Secondary pressurization is performed by pressurizing the sprue 4 with 1200 kg/cm ² to fill and compound the molten metal into the fiber molded body F, and completely solidify the molten metal under this pressurized state.

A conrod material is obtained through the above steps, and by performing predetermined machining on this material, the large end 13a and small end 13b shown in FIGS. 6 and 7 are formed.
and a fiber-reinforced rod portion 13c that connects them and is reinforced with fibers.

Figure 8 shows the area near the boundary between the fiber-reinforced portion c and the single aluminum alloy portion m in the cross section of the rod portion 13c.
The optical micrograph at 200 times magnification shows that the molten metal fills the fiber molded body F with good composite properties and that the shape of the fiber molded body F is not deformed.

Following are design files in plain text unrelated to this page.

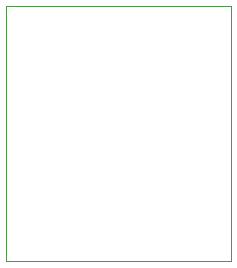
<source format=gm1>
%TF.GenerationSoftware,KiCad,Pcbnew,8.0.5*%
%TF.CreationDate,2025-01-09T17:24:21-08:00*%
%TF.ProjectId,hyperion,68797065-7269-46f6-9e2e-6b696361645f,rev?*%
%TF.SameCoordinates,Original*%
%TF.FileFunction,Profile,NP*%
%FSLAX46Y46*%
G04 Gerber Fmt 4.6, Leading zero omitted, Abs format (unit mm)*
G04 Created by KiCad (PCBNEW 8.0.5) date 2025-01-09 17:24:21*
%MOMM*%
%LPD*%
G01*
G04 APERTURE LIST*
%TA.AperFunction,Profile*%
%ADD10C,0.050000*%
%TD*%
G04 APERTURE END LIST*
D10*
X127000000Y-127000000D02*
X146050000Y-127000000D01*
X146050000Y-127000000D02*
X146050000Y-105410000D01*
X127000000Y-105410000D02*
X127000000Y-127000000D01*
X146050000Y-105410000D02*
X127000000Y-105410000D01*
M02*

</source>
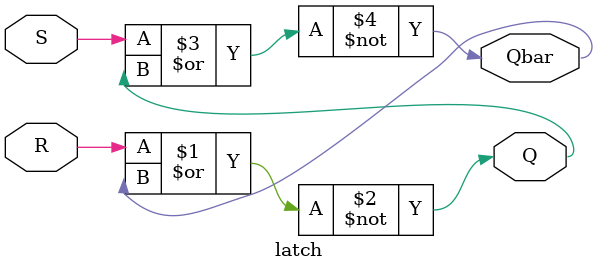
<source format=v>
`timescale 1ns / 1ps
module latch(input R, input S, output Q, output Qbar);
nor (Q, R, Qbar);
nor (Qbar, S, Q);
endmodule 


</source>
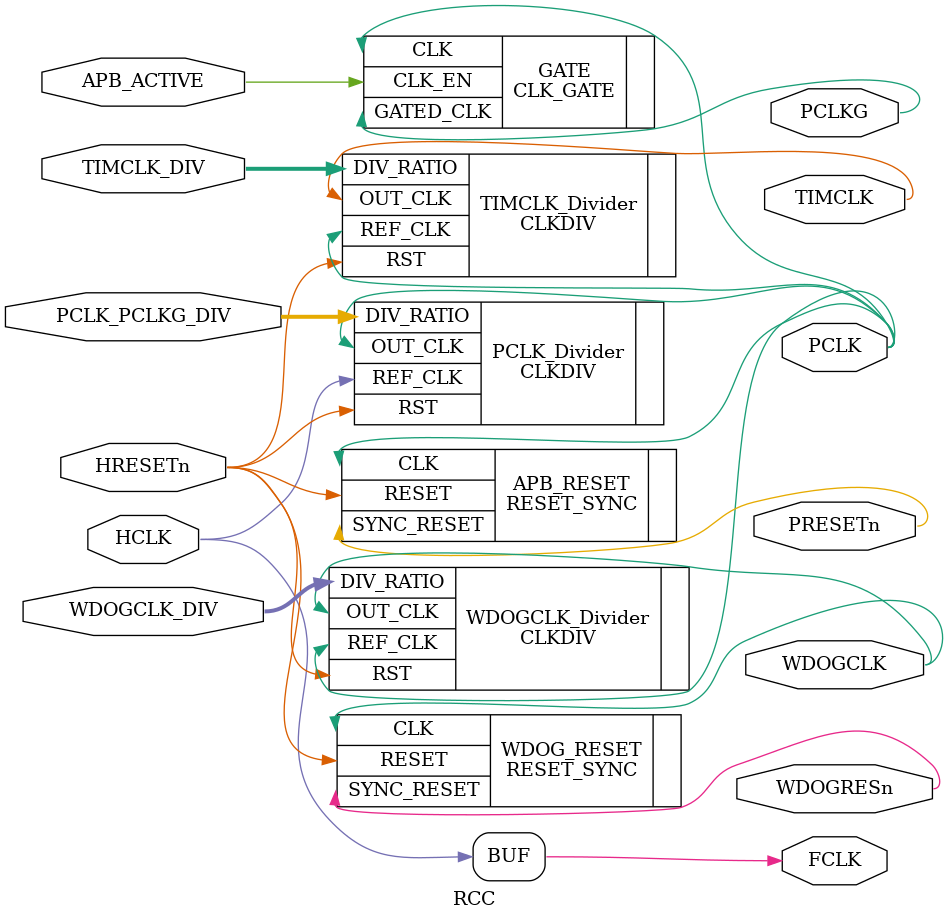
<source format=v>
module RCC #(parameter scale1 = 8 ,scale2 = 8 ,scale3 = 8 ,RESET_WDOG = 2 ,RESET_APB = 2)(

input    HCLK , HRESETn,APB_ACTIVE ,
input   [scale1 - 1 : 0 ]      PCLK_PCLKG_DIV ,
input   [scale2 - 1 : 0 ]      TIMCLK_DIV ,
input   [scale3 - 1 : 0 ]      WDOGCLK_DIV ,

output PCLK,PCLKG,PRESETn,TIMCLK,WDOGCLK,WDOGRESn,FCLK
);	


assign  FCLK=HCLK; // Free running Clock is same as HCLK in this design.

CLK_GATE GATE(
  .CLK_EN(APB_ACTIVE),
  .CLK(PCLK),
  .GATED_CLK(PCLKG)
);

//assign PCLKG = APB_ACTIVE * PCLK;

CLKDIV #(.width(scale1)) PCLK_Divider (

  .REF_CLK(HCLK) ,
  .RST(HRESETn) ,
  .DIV_RATIO(PCLK_PCLKG_DIV) ,
  .OUT_CLK(PCLK));


CLKDIV #(.width(scale3)) WDOGCLK_Divider (

  .REF_CLK(PCLK) ,
  .RST(HRESETn) ,
  .DIV_RATIO(WDOGCLK_DIV) ,
  .OUT_CLK(WDOGCLK));


CLKDIV #(.width(scale2)) TIMCLK_Divider (

  .REF_CLK(PCLK) ,
  .RST(HRESETn) ,
  .DIV_RATIO(TIMCLK_DIV) ,
  .OUT_CLK(TIMCLK));



RESET_SYNC #(.NUM_STAGES(RESET_WDOG)) WDOG_RESET (
.RESET(HRESETn),
.CLK  (WDOGCLK),
.SYNC_RESET (WDOGRESn));


RESET_SYNC #(.NUM_STAGES(RESET_APB)) APB_RESET (
.RESET(HRESETn),
.CLK  (PCLK),
.SYNC_RESET (PRESETn));


endmodule

 



</source>
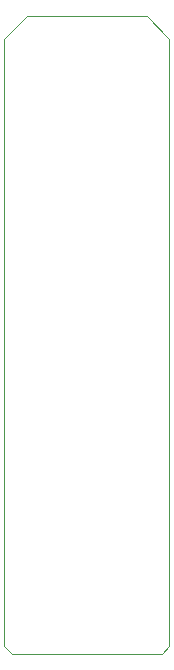
<source format=gm1>
%TF.GenerationSoftware,KiCad,Pcbnew,9.0.0*%
%TF.CreationDate,2025-04-09T23:46:37-07:00*%
%TF.ProjectId,RP2350_60QFN_minimal,52503233-3530-45f3-9630-51464e5f6d69,rev?*%
%TF.SameCoordinates,Original*%
%TF.FileFunction,Profile,NP*%
%FSLAX46Y46*%
G04 Gerber Fmt 4.6, Leading zero omitted, Abs format (unit mm)*
G04 Created by KiCad (PCBNEW 9.0.0) date 2025-04-09 23:46:37*
%MOMM*%
%LPD*%
G01*
G04 APERTURE LIST*
%TA.AperFunction,Profile*%
%ADD10C,0.050000*%
%TD*%
G04 APERTURE END LIST*
D10*
X29845000Y-19050000D02*
X29845000Y-70485000D01*
X29210000Y-71120000D01*
X16510000Y-71120000D01*
X15875000Y-70485000D01*
X15875000Y-19050000D01*
X17780000Y-17145000D01*
X27940000Y-17145000D01*
X29845000Y-19050000D01*
M02*

</source>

In addition, ₇₂ in FIGS. 4 and 5 is a core for forming a crank pin hole. In addition, the core part fa and the sheath part fb of the fiber molded body F do not need to be made of the same material, and combinations of different materials such as stainless fiber and carbon fiber, stainless fiber and silicon carbide fiber, stainless fiber and alumina fiber, etc. are also possible. It is.

As described above, the fiber molded article according to the present invention has a two-layer structure consisting of the core part and the outer covering part of the braided structure formed on the outer peripheral surface of the core part, so it has rigidity and shape retention. In addition, when heated before casting, it has excellent heat retention and does not cause a sudden temperature drop, so the filling properties of the molten metal are good, which is useful for obtaining high-quality fiber-reinforced composite members. It is valid.

Moreover, the binding of the fiber bundle is carried out by the jacket part,
Since the binding can be done by a simple mechanical means such as braiding, manufacturing man-hours and costs can be reduced compared to the conventional method of brazing fibers together, and since the fibers are not heated, their strength can be reduced. There is no. Furthermore, since it is possible to change the materials of the core part and the jacket part, it is possible to easily construct a fiber molded body having different physical properties as required.

[Brief explanation of the drawing]

FIG. 1 is a perspective view of an embodiment of the present invention, FIG. 2 is a perspective view of a fiber molded body manufacturing device, FIG. 3 is a plan view of the device, and FIG. 4 is a longitudinal sectional front view of a high-pressure solidification casting device. 5 is a view taken along the arrows in FIG. 4, FIG. 6 is a plan view of the cooking rod, FIG. 7 is a sectional view taken along the line in FIG. 6, and FIG. 8 is an optical microscope photograph of a cross section of the rod. F...Fiber molded body, fa...core part, fb...sheathing part.

Claims (1)

[Claims] 1. In the production of fiber-reinforced composite members, in a fiber molded body that is filled with molten metal and composited under hydrostatic high pressure, a core portion consisting of a fiber bundle and fibers formed by braiding on the outer peripheral surface of the core wire portion. A fiber molded article for a fiber-reinforced composite member, consisting of an outer covering part.